Why is it always a revenue shortfall and never a spending problem? That’s a rhetorical question, of course.
In unveiling a $122.5 billion general fund budget proposal for the 2017-18 fiscal year, Brown said the projected deficit can be eliminated and he proposed moves that might make the Democrat-controlled Legislature cringe.
Among them are:
- Spending $2 billion more on public schools and community colleges in 2017-18 instead of $3.8 billion more by adjusting the Proposition 98 formula that guarantees funding. K-14 would receive $73.5 billion in the next fiscal year under the proposed budget.
- Eliminating last year’s one-time allocation of $400 million for affordable housing that was never spent.
- Eliminating last year’s one-time allocation of $300 million for state building modernization that was never spent
- Pausing rate increases for child care and freezing Middle Class scholarships so that no new students receive them. Also freezing state spending, including money that implements new legislation.
“We are in very uncertain times,” Brown said. “We are subject to a lot of unpredictability … I think it is time for precaution.”
Budget negotiations in recent years have been characterized by Brown’s insistence that the state be cautious in its spending, with his January proposal providing a starting point for six months of negotiations with Democrats who have in previous years urged more spending on social programs.

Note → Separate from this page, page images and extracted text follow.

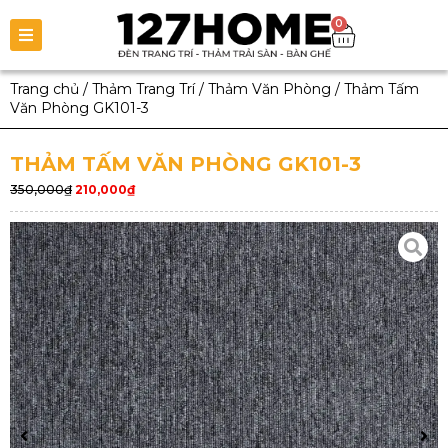
0
Trang chủ
/
Thảm Trang Trí
/
Thảm Văn Phòng
/
Thảm Tấm
Văn Phòng GK101-3
THẢM TẤM VĂN PHÒNG GK101-3
350,000
₫
210,000
₫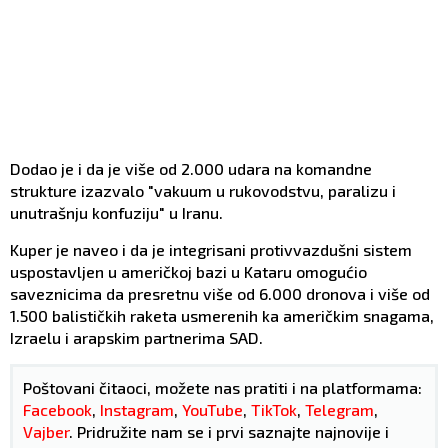
Dodao je i da je više od 2.000 udara na komandne
strukture izazvalo "vakuum u rukovodstvu, paralizu i
unutrašnju konfuziju" u Iranu.
Kuper je naveo i da je integrisani protivvazdušni sistem
uspostavljen u američkoj bazi u Kataru omogućio
saveznicima da presretnu više od 6.000 dronova i više od
1.500 balističkih raketa usmerenih ka američkim snagama,
Izraelu i arapskim partnerima SAD.
Poštovani čitaoci, možete nas pratiti i na platformama:
Facebook
,
Instagram
,
YouTube
,
TikTok
,
Telegram
,
Vajber
. Pridružite nam se i prvi saznajte najnovije i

This is the first time since 2012-2013 that the governor’s budget projected a deficit. The governor cited lower than expected revenue, which fell short of estimates in five of the past seven months. Despite that, revenues are up 3 percent overall.
Last year, Brown and legislative leaders reached a budget deal days before the June 15 deadline for the state Legislature to pass the annual spending plan. With that deal in place, Brown uncharacteristically did not use his authority to change the budget passed by the Legislature
The current budget totals $122 billion and bolsters the $6.7 billion rainy day fund. The current budget also sends $71.9 billion to K-12 schools and community colleges, the highest amount sent to schools under the state’s minimum funding guarantee. That brought the per student spending in K-12 schools to $10,643, which is up $3,600 since 2011-12.
Under the budget proposal for the fiscal year that begins July 1, Brown wants to expand the rainy day fund by another $1 billion.
State lawmakers have emphasized the need to address the state’s woefully dated roads and bridges. In his budget, the governor pushed the same transportation package he introduced in 2015, which provides $4.2 billion each year to address the state’s highway system, much of which was built between the 1950s and early 1970s.
Brown’s transportation plan includes a new $65 highway user fee paid by California drivers plus higher taxes at the gas pump.
Population increases in recent decades along with more trucks on the roadways due to increased international trade moving goods from the state’s ports has placed additional pressure on the aging highways. At the same time, fuel-efficient cars have become more popular, leading to a decrease in the amount of the taxes collected at the pump to pay for the transportation infrastructure.